## [PROBLEM]
Recast the lines of the items below as a Markdown table with the columns Row and Line, numbering each row and skipping blank lines. Leave the pictures out.

Start of RECORD EXCERPTS

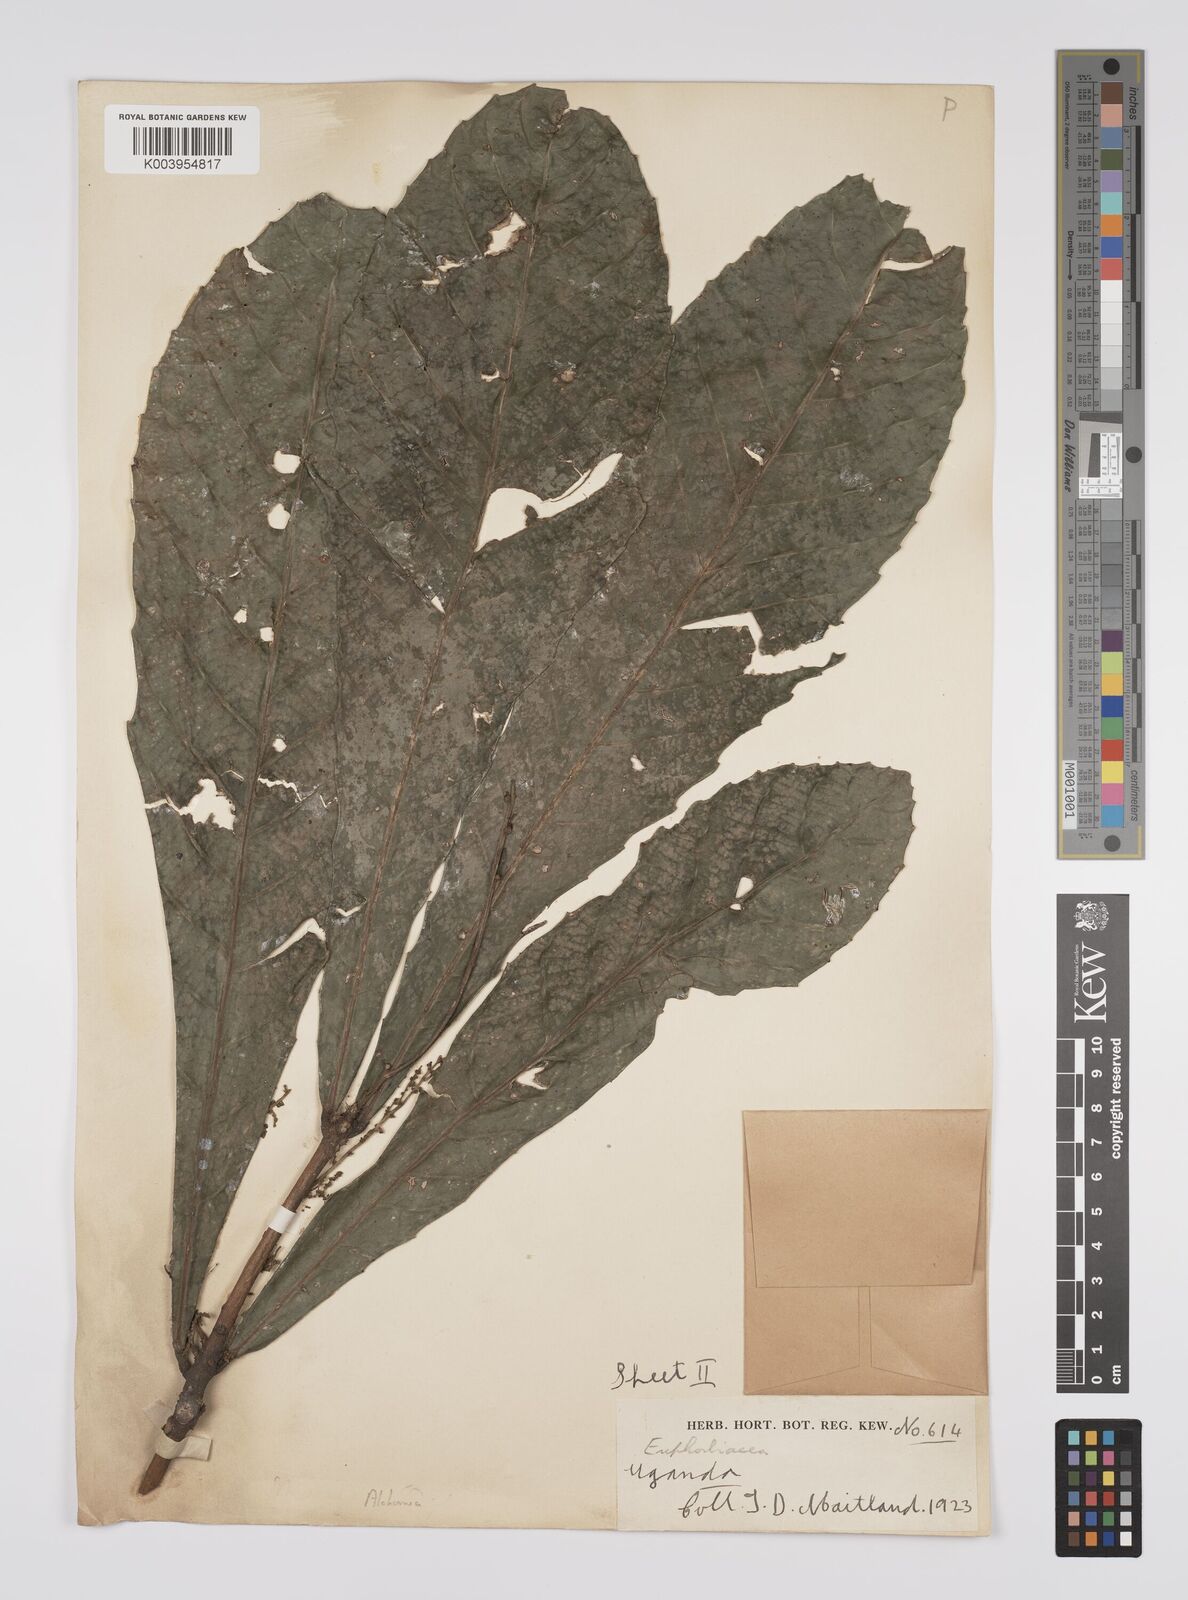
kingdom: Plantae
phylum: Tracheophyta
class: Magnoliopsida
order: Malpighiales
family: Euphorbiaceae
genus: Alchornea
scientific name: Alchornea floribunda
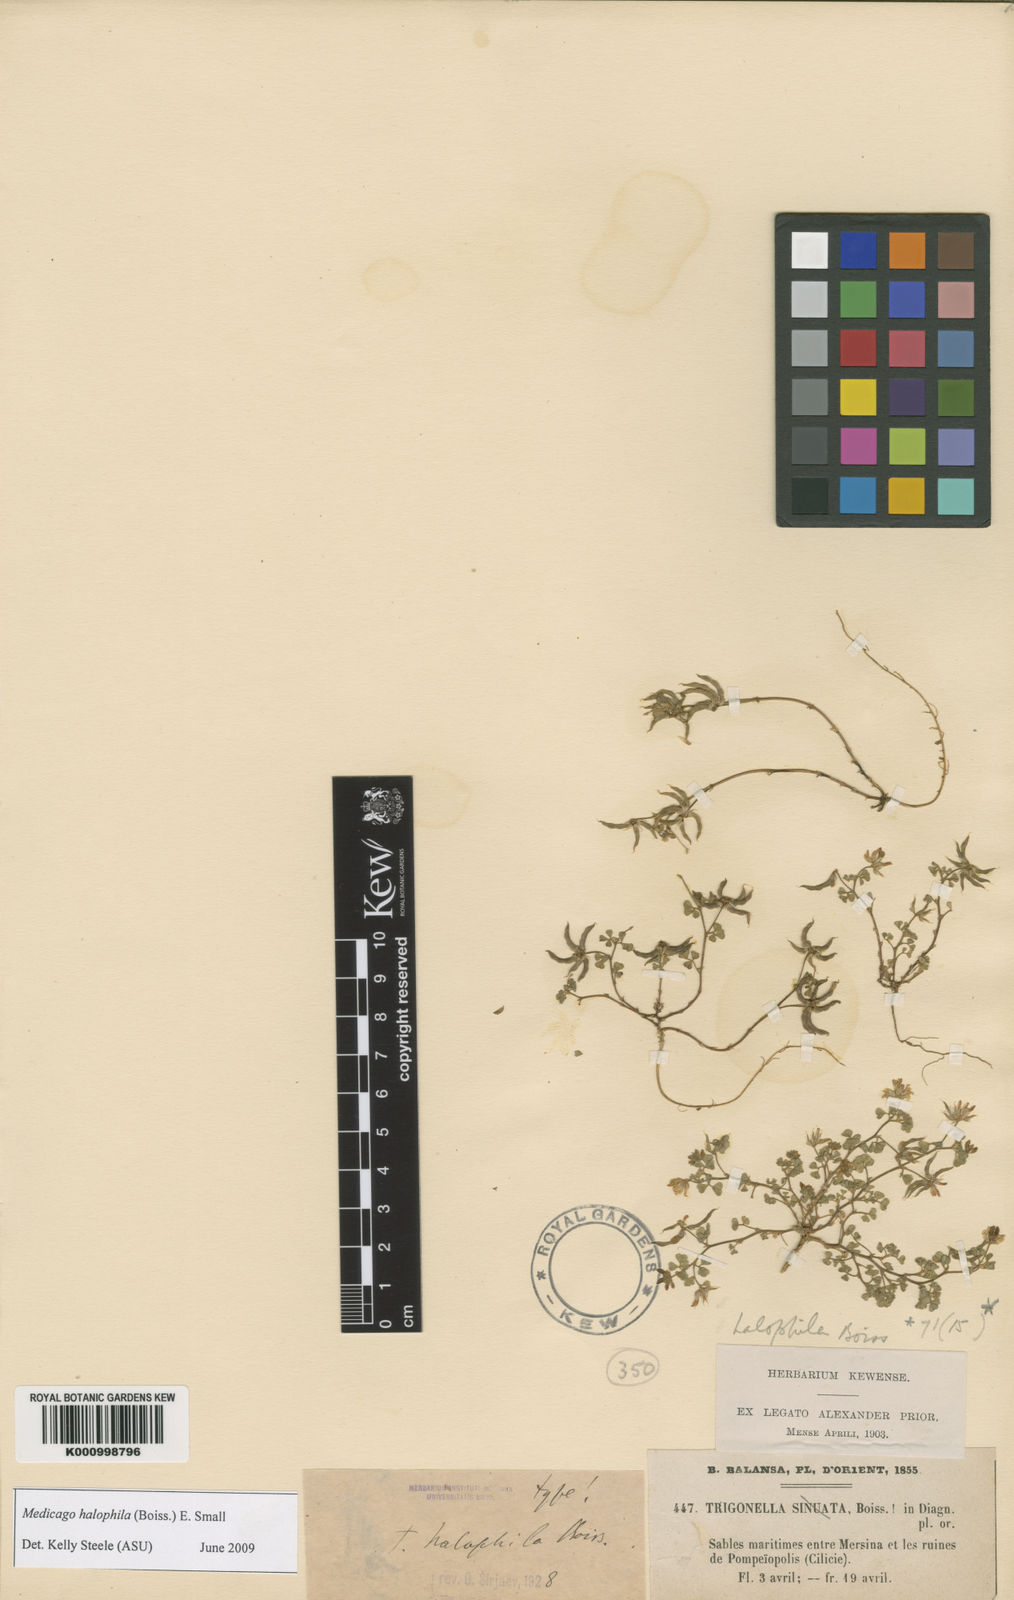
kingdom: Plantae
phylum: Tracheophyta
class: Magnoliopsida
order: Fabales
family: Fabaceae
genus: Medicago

End of RECORD EXCERPTS

## [RESULT OF THE TASK]
| Row | Line |
|---|---|
| 1 | kingdom: Plantae |
| 2 | phylum: Tracheophyta |
| 3 | class: Magnoliopsida |
| 4 | order: Malpighiales |
| 5 | family: Euphorbiaceae |
| 6 | genus: Alchornea |
| 7 | scientific name: Alchornea floribunda |
| 8 | kingdom: Plantae |
| 9 | phylum: Tracheophyta |
| 10 | class: Magnoliopsida |
| 11 | order: Fabales |
| 12 | family: Fabaceae |
| 13 | genus: Medicago |